Another bit shows the strength of sports in America’s entertainment culture, simply by displaying a collection of DVD boxes for movies from “Hoosiers” and “Remember the Titans” to “Friday Night Lights” and “Seabiscuit.”

But what made Austin really perk up was when the tour moved into the local section, and she saw an Atlantic City High School yearbook from 1949. She thought she recognized the handwriting signing a picture of the school’s baseball team — as her own father’s.

Austin’s maiden name is Clark, and the picture was of a guy named Sonny Clark.

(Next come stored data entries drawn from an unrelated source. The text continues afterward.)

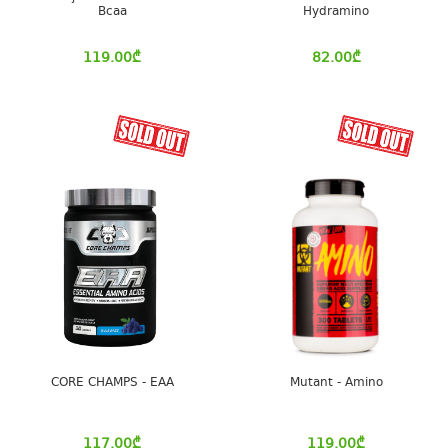
Bcaa
Hydramino
119.00
₾
82.00
₾
CORE CHAMPS - EAA
Mutant - Amino
117.00
₾
119.00
₾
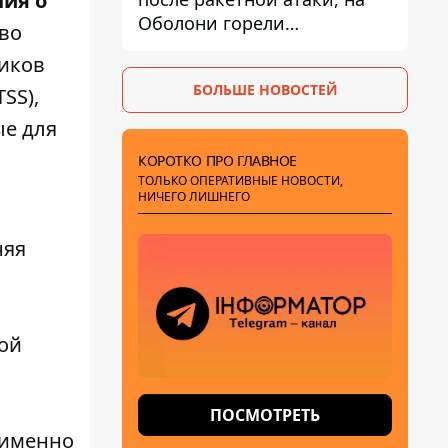
ия о
Оболони горели
во
резервуары с топливом
ников
БОЛЬШЕ НОВОСТЕЙ
SS),
ые для
КОРОТКО ПРО ГЛАВНОЕ
ТОЛЬКО ОПЕРАТИВНЫЕ НОВОСТИ,
НИЧЕГО ЛИШНЕГО
няя
ной
ПОСМОТРЕТЬ
 именно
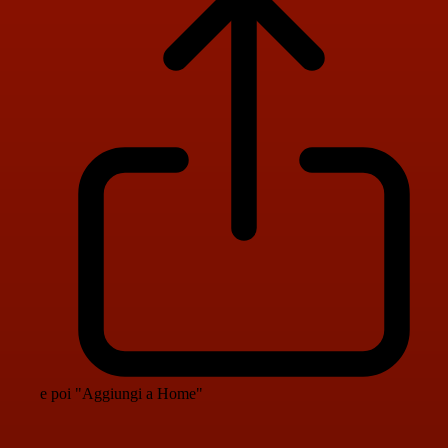
e poi "Aggiungi a Home"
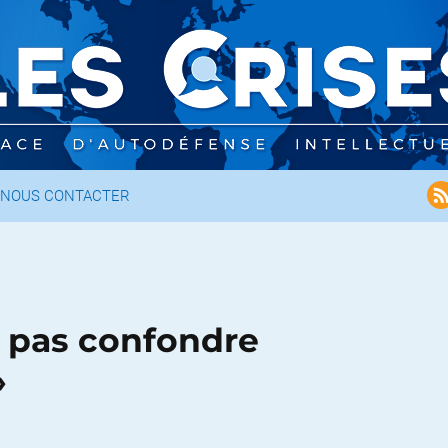
NOUS CONTACTER
e pas confondre
»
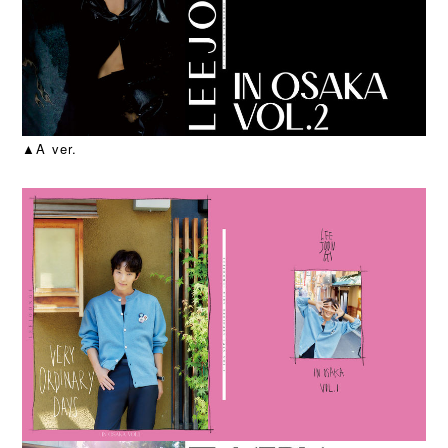
▲A ver.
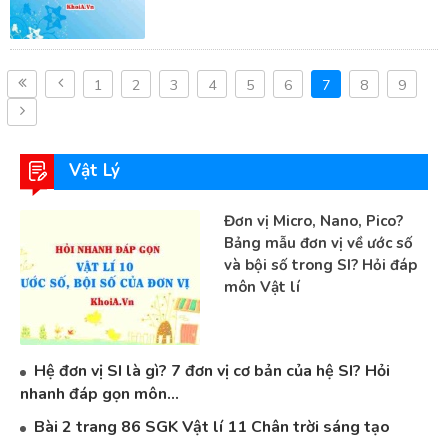
1
2
3
4
5
6
7
8
9
Vật Lý
Đơn vị Micro, Nano, Pico?
Bảng mẫu đơn vị về ước số
và bội số trong SI? Hỏi đáp
môn Vật lí
Hệ đơn vị SI là gì? 7 đơn vị cơ bản của hệ SI? Hỏi
nhanh đáp gọn môn...
Bài 2 trang 86 SGK Vật lí 11 Chân trời sáng tạo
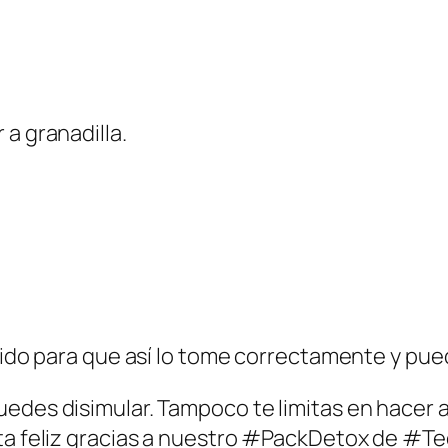
a granadilla.
edido para que así lo tome correctamente y pu
uedes disimular. Tampoco te limitas en hacer a
sta feliz gracias a nuestro #PackDetox de #T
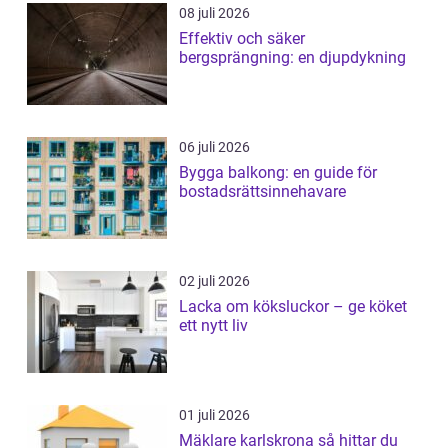
08 juli 2026
Effektiv och säker
bergsprängning: en djupdykning
06 juli 2026
Bygga balkong: en guide för
bostadsrättsinnehavare
02 juli 2026
Lacka om köksluckor – ge köket
ett nytt liv
01 juli 2026
Mäklare karlskrona så hittar du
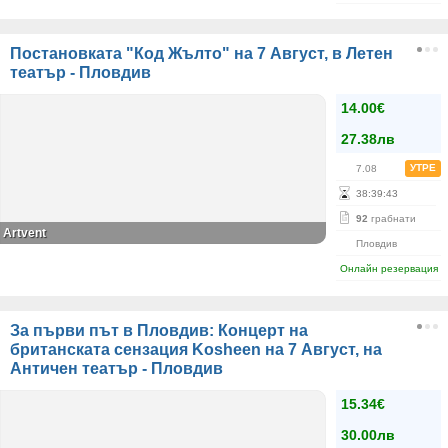
Постановката "Код Жълто" на 7 Август, в Летен
театър - Пловдив
14.00€
27.38лв
УТРЕ
7.08
38
:
39
:
43
92
грабнати
Artvent
Пловдив
Онлайн резервация
За първи път в Пловдив: Концерт на
британската сензация Kosheen на 7 Август, на
Античен театър - Пловдив
15.34€
30.00лв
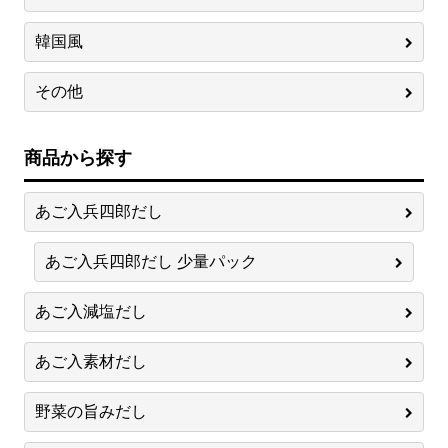
韓国風
その他
商品から探す
あご入兵四郎だし
あご入兵四郎だし 少量パック
あご入減塩だし
あご入素材だし
野菜の旨みだし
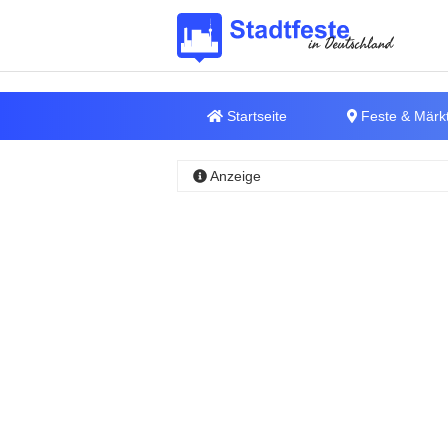
Startseite
Feste & Märk
Anzeige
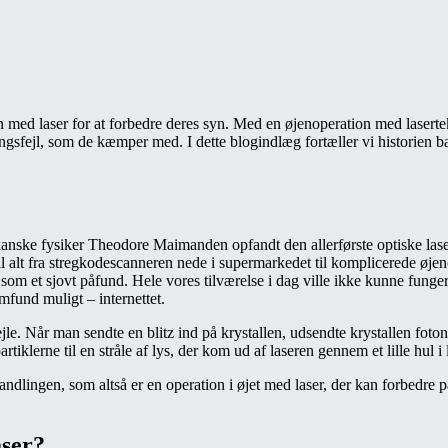
ion med laser for at forbedre deres syn. Med en øjenoperation med lasert
ingsfejl, som de kæmper med. I dette blogindlæg fortæller vi historien 
ikanske fysiker Theodore Maimanden opfandt den allerførste optiske las
 alt fra stregkodescanneren nede i supermarkedet til komplicerede øje
et som et sjovt påfund. Hele vores tilværelse i dag ville ikke kunne funge
mfund muligt – internettet.
le. Når man sendte en blitz ind på krystallen, udsendte krystallen fotoner 
lerne til en stråle af lys, der kom ud af laseren gennem et lille hul i 
lingen, som altså er en operation i øjet med laser, der kan forbedre pat
aser?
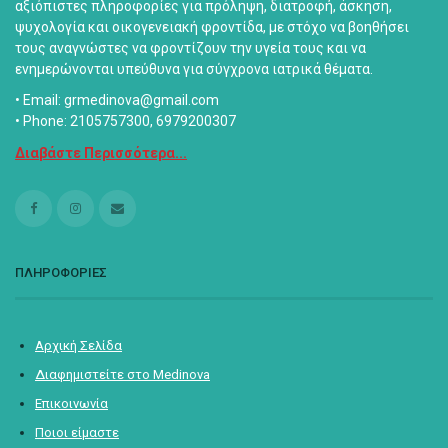
αξιόπιστες πληροφορίες για πρόληψη, διατροφή, άσκηση,
ψυχολογία και οικογενειακή φροντίδα, με στόχο να βοηθήσει
τους αναγνώστες να φροντίζουν την υγεία τους και να
ενημερώνονται υπεύθυνα για σύγχρονα ιατρικά θέματα.
• Email: grmedinova@gmail.com
• Phone: 2105757300, 6979200307
Διαβάστε Περισσότερα...
ΠΛΗΡΟΦΟΡΙΕΣ
Αρχική Σελίδα
Διαφημιστείτε στο Medinova
Επικοινωνία
Ποιοι είμαστε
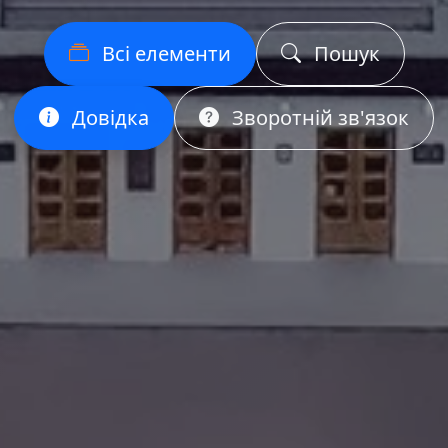
Всі елементи
Пошук
Довідка
Зворотній зв'язок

So now she and her cousin, the unofficial family historians, are planning a trip to the library’s history archives to see if she stumbled over a forgotten relative.

“My dad (wrote) his C’s like that and everything,” Austin said, sounding amazed to see that penmanship 65 years after the fact. “That’s what caught my eye.”

Ken Sullivan and Dorothee Sonnet, of Little Egg Harbor Township, arrived a bit late for the start of the tour. But Sonnet wanted to visit the Smithsonian show and the Arts Garage in general to celebrate her birthday. Ryan was happy to go back and start over with them.

They don’t have as many Atlantic City connections as some visitors, because their roots are in North Jersey. But the couple had no trouble recognizing the name of Jesse Owens — a name that comes with a fascinating Atlantic City connection.

Owens was famously in the 1936 Berlin Olympics, winning medals in front of a still-rising Adolf Hitler. A track star named Eddie O’Brien — a graduate of Holy Spirit High School, then in Atlantic City — was in those same Olympic Games.

Finding that fact motivated the local library staff to research O’Brien’s life, and they learned his coach at Holy Spirit was another local legend — a woman named Hertha Weiss. She was a 1920 graduate of Atlantic City High School, later called “the most sensational female athlete ever developed locally” by Ed Nichterlein, the longtime sports editor of The Press of Atlantic City.

And Weiss didn’t just coach boys in the 1930s, and help turn them into Olympians. The library research shows she apparently also played on Atlantic City High’s boys’ baseball team in 1920, as a catcher — the toughest position on the field.

Perez, the archivist in the library’s history collection, said there’s always a library staffer at the sports exhibition when the Arts Garage is open — Wednesday to Sunday — and they’re always happy to show visitors around. Plus the library has arranged a series of “Pep Talks” around the exhibit, including another at 6 p.m. Thursday on local softball and baseball history, led by Kathleen Whelan and Bob Derbyshire, both of Atlantic City.

Katie Sundra was on duty Sunday at “Hometown Teams,” when Michael Scheffler, of Galloway Township, happened to drop in with a casual question.

“So does Atlantic City have any sports history?”

She was happy to be able to answer that yes, the city does have quite a bit of history in sports — and happy to show him some of it if he wanted.